◆ **Werkopdracht 1**
Beantwoord de volgende vragen aan de hand van het journaal van Menno ter Braak.
(a) In welke plaats en op welke datum is de aantekening gedateerd?
(b) Welk gevoel noemt de schrijver "alles overheersend"?
(c) Over hoeveel jaar voelt de schrijver zich vooral beschaamd?
◆ **Werkopdracht 2**
Zet het journaal van Menno ter Braak voort na de laatste zin.

══ Leestekst ══

• Menno ter Braak (1902-1940) was een Nederlandse schrijver. Na de Duitse inval in Polen (1 september 1939) hield hij een maand lang een journaal bij.
Den Haag, 3 Sept.
Dag oorlogsverklaring. Voor het eerst in mijn leven voel ik neiging om een journaal te gaan houden. Iedere lust tot definitief styleren ontbreekt sedert het begin van de chantage met Polen, die Hitler heeft ondernomen. Zelfs geen lust in schrijven; typen is minder ‘litterair’.
Stemming in de afgelopen dagen: wisselend van uur tot uur. Angst, onverschilligheid, woede, beschaming. Eén gevoel alles overheersend: te blijven leven tot Hitler hangt. Dit zonder enig bijgevoel van wraakzucht. Ik haat dat individu niet, ik veracht het niet eens, maar het moet worden uitgeroeid. Daarna kan men verder zien. Mijn enige geloof, tot dusverre volkomen irrationeel: dat zulks gebeuren gaat, hoe dan ook. Als dit geloof gaat ontbreken, is ook de laatste reden om te leven verdwenen.
Gevoel van beschaming, vooral over afgelopen zes jaar. Zoals v.L. zei: de lafheid van degenen, die het deze zes jaar lang niet gewaagd hebben tegen Hitler in te denken. Alle andere lafheid (angst voor bommen etc.) acht ik vergeeflijk en normaal; deze lafheid kost Europa bloed. Volslagen gemis aan fantasie bij de gemiddelde man om te begrijpen, dat een land door misdadigers en psychopathen kan worden geregeerd. De man, die aan het bewind is, is een ‘heer’: oude slavenmentaliteit, de mindere standen erkennen de regeerder als ‘heer’, ook als hij de duidelijkste contra-indicaties vertoont.

═══
══ Aangeleverde gegevens ══

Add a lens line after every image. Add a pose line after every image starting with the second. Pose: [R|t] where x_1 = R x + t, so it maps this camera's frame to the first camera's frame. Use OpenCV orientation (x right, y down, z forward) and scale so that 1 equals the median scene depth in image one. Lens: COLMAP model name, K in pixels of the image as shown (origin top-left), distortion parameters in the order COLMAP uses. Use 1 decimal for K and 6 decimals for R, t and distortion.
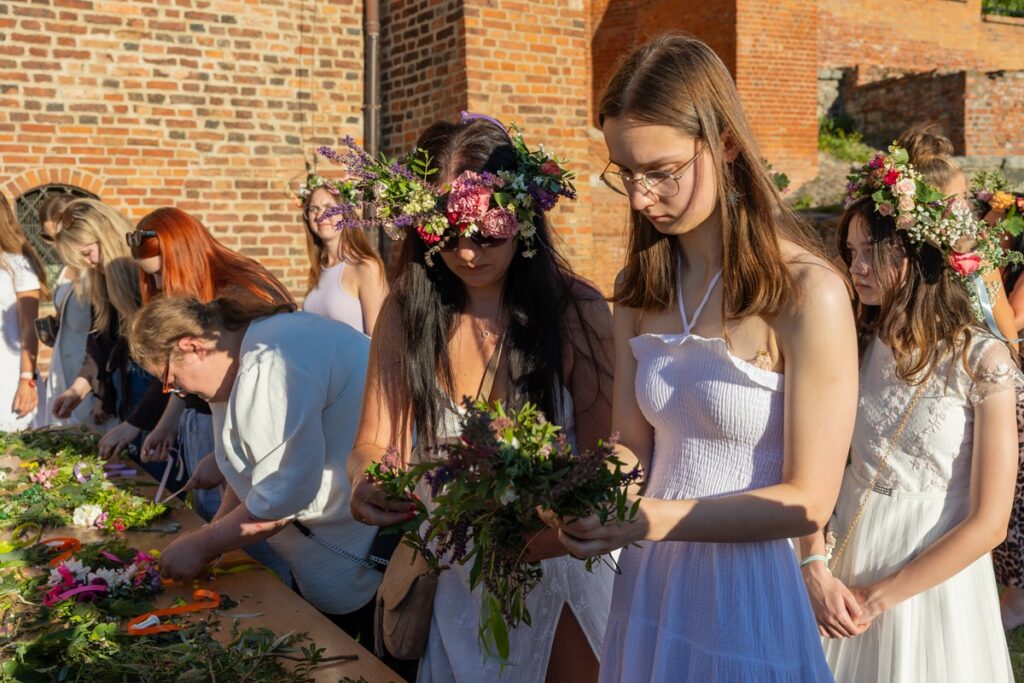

═══

◆ **Antwoordruimte 1**
(a) In Den Haag, op 3 september.
(b) Het gevoel te blijven leven tot Hitler hangt.
(c) Over de afgelopen zes jaar.

◆ **Antwoordruimte 2**
Radio: vóór het moment, dat misschien voor jaren over het lot van Europa beslist, Chamberlains oorlogsverklaring hedenmorgen, spreekt een juffrouw over groente in blik en draait men een stuk opera af. Terwijl Ch. spreekt, op andere stations concert. De hele chaos van de ‘publieke opinie’ in dit symbool van onze middenstandscultuur. Nieuwsgierig, hoe zich deze radio-chaos zal ontwikkelen, op ‘oorlogseconomie’ zal worden overgeschakeld. Concerten gedurende bombardementen? Waarom niet? Het leven moet toch zijn normale gang gaan. Gisteren bij Oscar Wilde zelfs al even dat gevoel: men moet zo snel mogelijk afstompen tegen oorlogsmisdaden en ondertussen zijn ‘humaan’ gevoel oppotten, niet verkwisten, voor de nood aan de man is. De vraag blijft, of dit mogelijk is.
Gedurende ‘spanning’ in afgelopen dagen: veel beweeglijkheid, niet psychisch, maar physiek. Van de ene radio naar de andere snellen, maar alleen bij vrienden: v.L., v. Cr. Het gevoel, dat men samenzweert voor de radio.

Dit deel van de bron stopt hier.